Note: Since Spencer Ackerman retracted this story, the title of this post has also been updated. The original title was "Quickie: TelConference with Ambassador Eikenberry." You’ve heard about those “leaked” cables on Afghanistan? If not, read The Washington Post piece U.S. envoy resists increase in troops (November 12, 2009). The U.S. ambassador in Kabul reportedly sent two classified cables to Washington in the past week expressing deep concerns about sending more U.S. troops to Afghanistan.
Spencer Ackerman has a follow-up on this:
It was a tense meeting this morning at the White House, as Ambassador Karl Eikenberry addressed the National Security Council by teleconference from Kabul just hours after the media got hold of his dissent on the crucial question of sending more troops to Afghanistan. “He is very unpopular here,” said a National Security Council staffer who described the meeting.[…]The prevailing theory is that “he leaked his own cables” because “he has a beef with McChrystal,” the staffer said. Gen. Stanley McChrystal, Eikenberry’s successor as NATO commander in Afghanistan, has requested an increase in troops to support a counterinsurgency strategy with a substantial counterterrorism component.[…]The ambassador told the NSC not to send additional troops to Afghanistan “without an exit strategy” and urged that the president to adopt a “purely civilian approach” with the State Department and the U.S. Agency for International Development in the lead, not the military. According to the NSC staffer, Eikenberry “wants a realignment” of USAID, the Afghanistan inspector general’s office and the State Department’s stabilization and reconstruction office. Eikenberry said President Obama “wants that” — although Obama was not in the meeting — and he hailed the arrival of the new USAID administrator-nominee, Rajiv Shah, “because he will not wage war when the org charts start changing.”

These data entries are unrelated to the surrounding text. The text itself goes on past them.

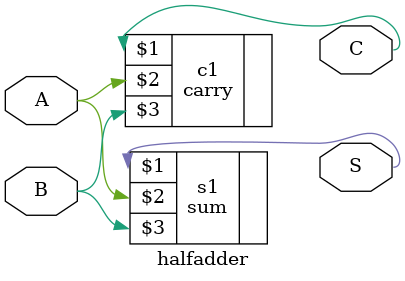
<source format=v>
module halfadder(S, C, A, B);
	output S, C;
	input A, B;
	sum s1(S, A, B);
	carry c1(C, A, B);
endmodule


</source>
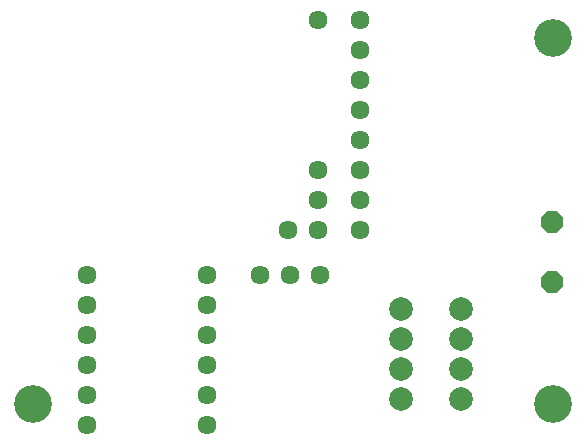
<source format=gts>
G75*
%MOIN*%
%OFA0B0*%
%FSLAX24Y24*%
%IPPOS*%
%LPD*%
%AMOC8*
5,1,8,0,0,1.08239X$1,22.5*
%
%ADD10C,0.1261*%
%ADD11C,0.0635*%
%ADD12C,0.0792*%
%ADD13OC8,0.0720*%
D10*
X002381Y001341D03*
X019704Y001341D03*
X019704Y013546D03*
D11*
X013300Y013160D03*
X013300Y012160D03*
X013300Y011160D03*
X013300Y010160D03*
X013300Y009160D03*
X013300Y008160D03*
X013300Y007160D03*
X011900Y007160D03*
X010900Y007160D03*
X011900Y008160D03*
X011900Y009160D03*
X011950Y005660D03*
X010950Y005660D03*
X009950Y005660D03*
X008200Y005660D03*
X008200Y004660D03*
X008200Y003660D03*
X008200Y002660D03*
X008200Y001660D03*
X008200Y000660D03*
X004200Y000660D03*
X004200Y001660D03*
X004200Y002660D03*
X004200Y003660D03*
X004200Y004660D03*
X004200Y005660D03*
X011900Y014160D03*
X013300Y014160D03*
D12*
X014653Y004514D03*
X014653Y003514D03*
X014653Y002514D03*
X014653Y001514D03*
X016653Y001514D03*
X016653Y002514D03*
X016653Y003514D03*
X016653Y004514D03*
D13*
X019700Y005416D03*
X019700Y007416D03*
M02*

</source>
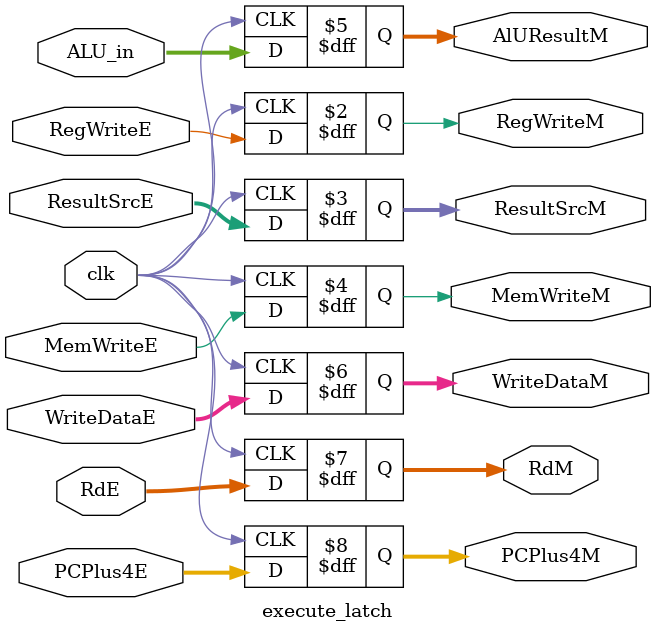
<source format=sv>
module execute_latch #(
    parameter ADDRESS_WIDTH = 5,
              DATA_WIDTH = 32,
              A0_ADDRESS=5'b01010,
              A1_ADDRESS=5'b01011,
              T1_ADDRESS=5'b00110,
              T2_ADDRESS=5'b00111

)(
           
    input logic     RegWriteE, 
    input logic [1:0] ResultSrcE,
    input logic     MemWriteE, 
    input logic [DATA_WIDTH-1:0] ALU_in,
    input logic [DATA_WIDTH-1:0] WriteDataE,
    input logic [4:0] RdE,
    input logic [DATA_WIDTH-1:0] PCPlus4E,

    output logic     RegWriteM, 
    output logic [1:0] ResultSrcM,
    output logic     MemWriteM, 
    output logic [DATA_WIDTH-1:0] AlUResultM,
    output logic [DATA_WIDTH-1:0] WriteDataM,
    output logic [4:0] RdM,
    output logic [DATA_WIDTH-1:0] PCPlus4M,


    input logic                      clk  


);


always_ff @ (posedge clk)
    begin
        
        RegWriteM<=RegWriteE;
        ResultSrcM<=ResultSrcE;
        MemWriteM<=MemWriteE;
        AlUResultM<=ALU_in;
        WriteDataM<=WriteDataE;
        RdM<=RdE;
        PCPlus4M<=PCPlus4E;




    end

endmodule


</source>
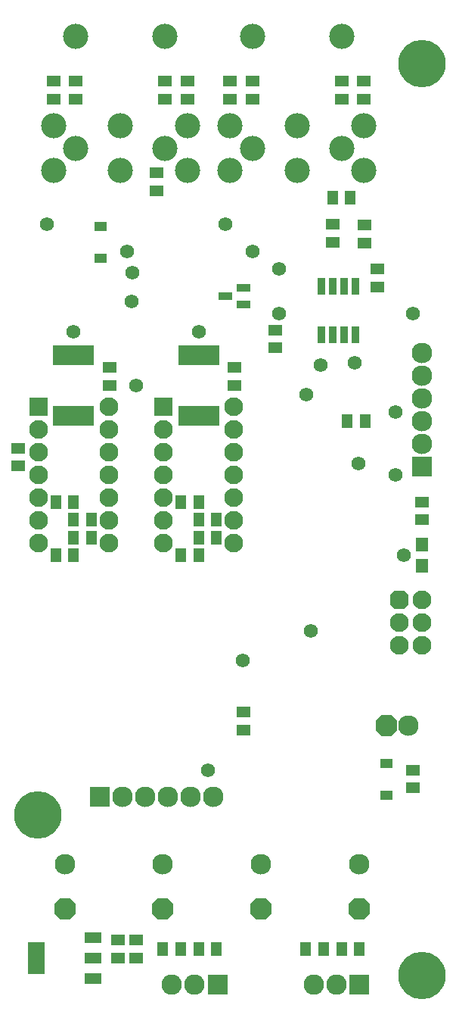
<source format=gbs>
G04*
G04 #@! TF.GenerationSoftware,Altium Limited,Altium Designer,24.1.2 (44)*
G04*
G04 Layer_Color=16711935*
%FSLAX44Y44*%
%MOMM*%
G71*
G04*
G04 #@! TF.SameCoordinates,0FEA824A-C204-488D-A695-D1978D76774C*
G04*
G04*
G04 #@! TF.FilePolarity,Negative*
G04*
G01*
G75*
%ADD10R,1.3000X1.5500*%
%ADD11R,1.5500X1.3000*%
%ADD15R,1.3700X1.0400*%
%ADD19C,2.8240*%
%ADD20C,5.3000*%
%ADD21C,2.2800*%
%ADD22R,2.2800X2.2800*%
%ADD23C,2.3000*%
G04:AMPARAMS|DCode=24|XSize=2.3mm|YSize=2.3mm|CornerRadius=0mm|HoleSize=0mm|Usage=FLASHONLY|Rotation=90.000|XOffset=0mm|YOffset=0mm|HoleType=Round|Shape=Octagon|*
%AMOCTAGOND24*
4,1,8,0.5750,1.1500,-0.5750,1.1500,-1.1500,0.5750,-1.1500,-0.5750,-0.5750,-1.1500,0.5750,-1.1500,1.1500,-0.5750,1.1500,0.5750,0.5750,1.1500,0.0*
%
%ADD24OCTAGOND24*%

%ADD25R,2.3000X2.3000*%
%ADD26R,2.1000X2.1000*%
%ADD27C,2.1000*%
%ADD28R,2.3000X2.3000*%
G04:AMPARAMS|DCode=29|XSize=2.3mm|YSize=2.3mm|CornerRadius=0mm|HoleSize=0mm|Usage=FLASHONLY|Rotation=0.000|XOffset=0mm|YOffset=0mm|HoleType=Round|Shape=Octagon|*
%AMOCTAGOND29*
4,1,8,1.1500,-0.5750,1.1500,0.5750,0.5750,1.1500,-0.5750,1.1500,-1.1500,0.5750,-1.1500,-0.5750,-0.5750,-1.1500,0.5750,-1.1500,1.1500,-0.5750,0.0*
%
%ADD29OCTAGOND29*%

G04:AMPARAMS|DCode=30|XSize=2.1mm|YSize=2.1mm|CornerRadius=0mm|HoleSize=0mm|Usage=FLASHONLY|Rotation=270.000|XOffset=0mm|YOffset=0mm|HoleType=Round|Shape=Octagon|*
%AMOCTAGOND30*
4,1,8,-0.5250,-1.0500,0.5250,-1.0500,1.0500,-0.5250,1.0500,0.5250,0.5250,1.0500,-0.5250,1.0500,-1.0500,0.5250,-1.0500,-0.5250,-0.5250,-1.0500,0.0*
%
%ADD30OCTAGOND30*%

%ADD31C,1.5700*%
%ADD62R,4.6000X2.3000*%
%ADD63R,1.9500X3.5500*%
%ADD64R,1.9500X1.2500*%
%ADD65R,1.4000X1.5500*%
%ADD66R,1.6000X0.9000*%
%ADD67R,0.9500X1.8250*%
D10*
X340000Y70000D02*
D03*
X360000D02*
D03*
X180000D02*
D03*
X200000D02*
D03*
X240000D02*
D03*
X220000D02*
D03*
X400000D02*
D03*
X380000D02*
D03*
X100000Y550000D02*
D03*
X80000D02*
D03*
X60000Y570000D02*
D03*
X80000D02*
D03*
X60000Y510000D02*
D03*
X80000D02*
D03*
X80000Y530000D02*
D03*
X100000D02*
D03*
X240000Y550000D02*
D03*
X220000D02*
D03*
Y530000D02*
D03*
X240000D02*
D03*
X200000Y510000D02*
D03*
X220000D02*
D03*
X200000Y570000D02*
D03*
X220000D02*
D03*
X406566Y659946D02*
D03*
X386566D02*
D03*
X370000Y910000D02*
D03*
X390000D02*
D03*
D11*
X270000Y315000D02*
D03*
Y335000D02*
D03*
X17500Y610000D02*
D03*
Y630000D02*
D03*
X460000Y270000D02*
D03*
Y250000D02*
D03*
X120000Y720000D02*
D03*
Y700000D02*
D03*
X260000D02*
D03*
Y720000D02*
D03*
X130000Y60000D02*
D03*
Y80000D02*
D03*
X150000Y80000D02*
D03*
Y60000D02*
D03*
X470000Y550000D02*
D03*
Y570000D02*
D03*
X306117Y761976D02*
D03*
Y741976D02*
D03*
X405000Y1040000D02*
D03*
Y1020000D02*
D03*
X405497Y879142D02*
D03*
Y859142D02*
D03*
X420000Y810000D02*
D03*
Y830000D02*
D03*
X370000Y880000D02*
D03*
Y860000D02*
D03*
X280000Y1040000D02*
D03*
Y1020000D02*
D03*
X380000D02*
D03*
Y1040000D02*
D03*
X255000Y1020000D02*
D03*
Y1040000D02*
D03*
X172500Y917500D02*
D03*
Y937500D02*
D03*
X182500Y1020000D02*
D03*
Y1040000D02*
D03*
X82500Y1020000D02*
D03*
Y1040000D02*
D03*
X207500Y1020000D02*
D03*
Y1040000D02*
D03*
X57500Y1020000D02*
D03*
Y1040000D02*
D03*
D15*
X430000Y277750D02*
D03*
Y242250D02*
D03*
X110000Y842250D02*
D03*
Y877750D02*
D03*
D19*
X57500Y940000D02*
D03*
X207500D02*
D03*
X132500D02*
D03*
X57500Y990000D02*
D03*
X207500D02*
D03*
X132500D02*
D03*
X82500Y965000D02*
D03*
X182500D02*
D03*
Y1090000D02*
D03*
X82500D02*
D03*
X255000Y940000D02*
D03*
X405000D02*
D03*
X330000D02*
D03*
X255000Y990000D02*
D03*
X405000D02*
D03*
X330000D02*
D03*
X280000Y965000D02*
D03*
X380000D02*
D03*
Y1090000D02*
D03*
X280000D02*
D03*
D20*
X40000Y220000D02*
D03*
X470000Y40000D02*
D03*
Y1060000D02*
D03*
D21*
X349000Y30000D02*
D03*
X374500D02*
D03*
X190000D02*
D03*
X215500D02*
D03*
D22*
X400000D02*
D03*
X241000D02*
D03*
D23*
X70000Y165000D02*
D03*
X400000D02*
D03*
X210800Y240000D02*
D03*
X185400D02*
D03*
X134600D02*
D03*
X160000D02*
D03*
X236200D02*
D03*
X290000Y165000D02*
D03*
X470000Y736200D02*
D03*
Y660000D02*
D03*
Y634600D02*
D03*
Y685400D02*
D03*
Y710800D02*
D03*
X455000Y320000D02*
D03*
X180000Y165000D02*
D03*
D24*
X70000Y115000D02*
D03*
X400000D02*
D03*
X290000D02*
D03*
X180000D02*
D03*
D25*
X109200Y240000D02*
D03*
D26*
X180630Y676200D02*
D03*
X40630D02*
D03*
D27*
X180630Y650800D02*
D03*
Y625400D02*
D03*
Y600000D02*
D03*
Y574600D02*
D03*
Y549200D02*
D03*
Y523800D02*
D03*
X259370D02*
D03*
Y549200D02*
D03*
Y574600D02*
D03*
Y600000D02*
D03*
Y625400D02*
D03*
Y650800D02*
D03*
Y676200D02*
D03*
X40630Y650800D02*
D03*
Y625400D02*
D03*
Y600000D02*
D03*
Y574600D02*
D03*
Y549200D02*
D03*
Y523800D02*
D03*
X119370D02*
D03*
Y549200D02*
D03*
Y574600D02*
D03*
Y600000D02*
D03*
Y625400D02*
D03*
Y650800D02*
D03*
Y676200D02*
D03*
X470000Y460000D02*
D03*
Y409200D02*
D03*
Y434600D02*
D03*
X444600D02*
D03*
Y409200D02*
D03*
D28*
X470000Y609200D02*
D03*
D29*
X430000Y320000D02*
D03*
D30*
X444600Y460000D02*
D03*
D31*
X395000Y725000D02*
D03*
X356745Y722504D02*
D03*
X269776Y392724D02*
D03*
X310000Y780000D02*
D03*
X220000Y760000D02*
D03*
X440000Y600000D02*
D03*
X80000Y760000D02*
D03*
X150000Y700000D02*
D03*
X440000Y670000D02*
D03*
X345954Y425676D02*
D03*
X310000Y830000D02*
D03*
X340850Y690000D02*
D03*
X230000Y270000D02*
D03*
X140000Y850000D02*
D03*
X250000Y880000D02*
D03*
X50000D02*
D03*
X460000Y780000D02*
D03*
X450000Y510000D02*
D03*
X398815Y612721D02*
D03*
X280000Y850000D02*
D03*
X146004Y826538D02*
D03*
X144765Y794225D02*
D03*
D62*
X220000Y666000D02*
D03*
Y734000D02*
D03*
X80000Y666000D02*
D03*
Y734000D02*
D03*
D63*
X38500Y60000D02*
D03*
D64*
X101500Y37000D02*
D03*
Y60000D02*
D03*
Y83000D02*
D03*
D65*
X470000Y498250D02*
D03*
Y521750D02*
D03*
D66*
X270500Y809500D02*
D03*
Y790500D02*
D03*
X249500Y800000D02*
D03*
D67*
X395283Y756627D02*
D03*
X382583D02*
D03*
X369883D02*
D03*
X357183D02*
D03*
Y810867D02*
D03*
X369883D02*
D03*
X382583D02*
D03*
X395283D02*
D03*
M02*

</source>
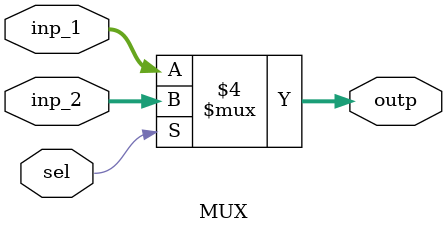
<source format=v>
`timescale 1ns / 1ps


module MUX(
    input wire [9:0] inp_1,
    input wire [9:0] inp_2,
    input wire sel,
    output reg [9:0] outp
    );
    
     always @(*) begin
        if (!sel) 
            outp = inp_1;
        else 
            outp = inp_2;
    end
    
endmodule

</source>
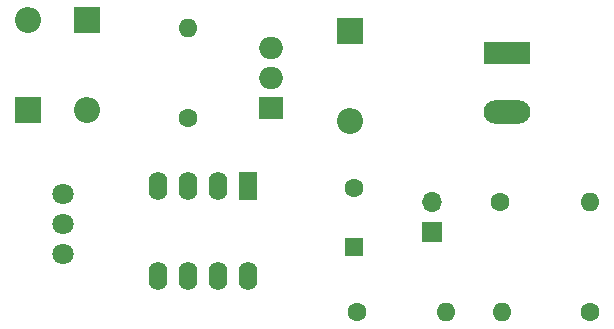
<source format=gbr>
%TF.GenerationSoftware,KiCad,Pcbnew,7.0.8-1.fc38*%
%TF.CreationDate,2023-12-28T13:03:44+02:00*%
%TF.ProjectId,MotorSpeedControl,4d6f746f-7253-4706-9565-64436f6e7472,rev?*%
%TF.SameCoordinates,Original*%
%TF.FileFunction,Soldermask,Bot*%
%TF.FilePolarity,Negative*%
%FSLAX46Y46*%
G04 Gerber Fmt 4.6, Leading zero omitted, Abs format (unit mm)*
G04 Created by KiCad (PCBNEW 7.0.8-1.fc38) date 2023-12-28 13:03:44*
%MOMM*%
%LPD*%
G01*
G04 APERTURE LIST*
%ADD10O,2.000000X1.905000*%
%ADD11R,2.000000X1.905000*%
%ADD12R,1.700000X1.700000*%
%ADD13O,1.700000X1.700000*%
%ADD14C,1.600000*%
%ADD15O,1.600000X1.600000*%
%ADD16O,2.200000X2.200000*%
%ADD17R,2.200000X2.200000*%
%ADD18R,1.600000X1.600000*%
%ADD19C,1.800000*%
%ADD20R,1.600000X2.400000*%
%ADD21O,1.600000X2.400000*%
%ADD22R,3.960000X1.980000*%
%ADD23O,3.960000X1.980000*%
G04 APERTURE END LIST*
D10*
%TO.C,Q1*%
X171000000Y-89460000D03*
D11*
X171000000Y-92000000D03*
D10*
X171000000Y-86920000D03*
%TD*%
D12*
%TO.C,J2*%
X184650000Y-102540000D03*
D13*
X184650000Y-100000000D03*
%TD*%
D14*
%TO.C,R2*%
X164000000Y-92810000D03*
D15*
X164000000Y-85190000D03*
%TD*%
D16*
%TO.C,D3*%
X177700000Y-93110000D03*
D17*
X177700000Y-85490000D03*
%TD*%
D16*
%TO.C,D1*%
X155400000Y-92210000D03*
D17*
X155400000Y-84590000D03*
%TD*%
D14*
%TO.C,C2*%
X178300000Y-109250000D03*
D15*
X185800000Y-109250000D03*
%TD*%
D18*
%TO.C,C3*%
X178000000Y-103800000D03*
D14*
X178000000Y-98800000D03*
%TD*%
D16*
%TO.C,D2*%
X150400000Y-84590000D03*
D17*
X150400000Y-92210000D03*
%TD*%
D14*
%TO.C,R1*%
X190390000Y-100000000D03*
D15*
X198010000Y-100000000D03*
%TD*%
D19*
%TO.C,RV1*%
X153400000Y-99320000D03*
X153400000Y-101860000D03*
X153400000Y-104400000D03*
%TD*%
D14*
%TO.C,C1*%
X198030000Y-109250000D03*
D15*
X190530000Y-109250000D03*
%TD*%
D20*
%TO.C,U1*%
X169100000Y-98575000D03*
D21*
X166560000Y-98575000D03*
X164020000Y-98575000D03*
X161480000Y-98575000D03*
X161480000Y-106195000D03*
X164020000Y-106195000D03*
X166560000Y-106195000D03*
X169100000Y-106195000D03*
%TD*%
D22*
%TO.C,J1*%
X191000000Y-87335000D03*
D23*
X191000000Y-92335000D03*
%TD*%
M02*

</source>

Read the whole thing here.
Update: 11/13/09Whoops! Spence Ackerman has retracted this story:"From the start, the post should have a) more clearly indicated that my source wasn’t present at the meeting; b) more clearly indicated that the account provided was single-sourced; and c) verified the information provided before publication. My enthusiasm for a hot story outpaced my professional judgment. For that I take full responsibility, retract the story and issue a full apology for its publication." Read: A Retraction of My Eikenberry Post. See what a retraction looks like here. Wow! You don't see this very often in the media now.